**PROBLEM TO SOLVE:**
Everything from the line containing "The game will" through the final line of the entries below should be repeated exactly, and nothing else.

━━━━━━━━━━━━━━━━━━━━

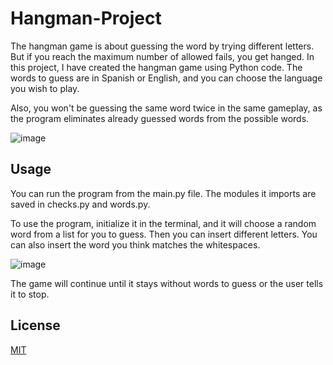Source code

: # Hangman-Project
The hangman game is about guessing the word by trying different letters. But if you reach the maximum number of allowed fails, you get hanged.
In this project, I have created the hangman game using Python code. The words to guess are in Spanish or English, and you can choose the language you wish to play.

Also, you won't be guessing the same word twice in the same gameplay, as the program eliminates already guessed words from the possible words.

![image](https://user-images.githubusercontent.com/82436702/178247856-dbe75b65-8fcf-421a-a832-48e7383e9508.png)

## Usage
You can run the program from the main.py file. The modules it imports are saved in checks.py and words.py.

To use the program, initialize it in the terminal, and it will choose a random word from a list for you to guess. Then you can insert different letters. 
You can also insert the word you think matches the whitespaces.

![image](https://user-images.githubusercontent.com/82436702/177535926-07bf8eb4-46d1-4090-91c3-49ea292dc329.png)

The game will continue until it stays without words to guess or the user tells it to stop.

## License
[MIT](https://choosealicense.com/licenses/mit/)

━━━━━━━━━━━━━━━━━━━━

**REPLY TO THE TASK:**
The game will continue until it stays without words to guess or the user tells it to stop.

## License
[MIT](https://choosealicense.com/licenses/mit/)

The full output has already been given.